One of the biggest successes in digital experience innovations during COVID-19 was the Frick Collection’s Cocktails With a Curator series. Low-tech videos filmed inside curators’ homes generated millions of views, proving, as The New York Times observed, that “online audiences don’t expect a simulation of a gallery visit on-screen. They want a museum experience native to the web—and that can be a little faster, a little less polished, a little more direct.”
At the end of the day, arts and culture organizations need to keep their focus where it’s always been: human connection.
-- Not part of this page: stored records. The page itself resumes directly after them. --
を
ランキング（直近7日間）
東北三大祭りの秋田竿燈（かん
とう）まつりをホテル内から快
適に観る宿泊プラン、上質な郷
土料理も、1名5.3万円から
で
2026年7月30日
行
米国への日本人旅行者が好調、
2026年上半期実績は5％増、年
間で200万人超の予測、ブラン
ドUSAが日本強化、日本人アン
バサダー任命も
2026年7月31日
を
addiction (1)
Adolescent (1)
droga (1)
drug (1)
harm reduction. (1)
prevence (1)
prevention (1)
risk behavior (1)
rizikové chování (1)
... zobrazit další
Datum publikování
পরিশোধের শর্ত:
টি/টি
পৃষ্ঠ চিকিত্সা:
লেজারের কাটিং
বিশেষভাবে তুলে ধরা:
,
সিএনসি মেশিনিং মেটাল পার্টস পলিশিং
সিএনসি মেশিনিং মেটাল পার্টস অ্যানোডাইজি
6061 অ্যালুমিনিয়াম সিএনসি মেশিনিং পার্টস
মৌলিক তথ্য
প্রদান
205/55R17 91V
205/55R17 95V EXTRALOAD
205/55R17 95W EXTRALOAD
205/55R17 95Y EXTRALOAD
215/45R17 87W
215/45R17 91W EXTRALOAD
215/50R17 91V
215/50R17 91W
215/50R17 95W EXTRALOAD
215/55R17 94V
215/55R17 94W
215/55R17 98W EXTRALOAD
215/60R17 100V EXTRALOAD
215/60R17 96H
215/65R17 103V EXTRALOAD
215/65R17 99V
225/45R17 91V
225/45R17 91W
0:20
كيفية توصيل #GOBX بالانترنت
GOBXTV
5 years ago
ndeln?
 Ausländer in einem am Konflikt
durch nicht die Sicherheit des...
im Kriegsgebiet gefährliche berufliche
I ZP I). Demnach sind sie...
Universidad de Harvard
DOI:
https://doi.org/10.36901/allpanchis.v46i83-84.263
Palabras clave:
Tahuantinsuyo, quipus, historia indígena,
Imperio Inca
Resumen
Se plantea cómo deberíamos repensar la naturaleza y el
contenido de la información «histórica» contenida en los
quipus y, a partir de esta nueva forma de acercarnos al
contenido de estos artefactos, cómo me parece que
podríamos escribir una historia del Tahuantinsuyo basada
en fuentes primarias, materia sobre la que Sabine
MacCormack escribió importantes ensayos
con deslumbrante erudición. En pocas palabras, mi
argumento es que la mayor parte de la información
And they need to design their experiences—online or in person—with that humanity at the core.
What we have now is an opportunity to expand the definition of what connection with the arts means and who gets to participate in it. We have a chance to design the future of the industry in a way that makes a notable difference for the mental and emotional health of our global community—a priority that should have taken center stage a long time ago.
Amy Globus is the cofounder and creative director at Team, working with clients like Pfizer, the Bronx Museum, and Red Bull Arts.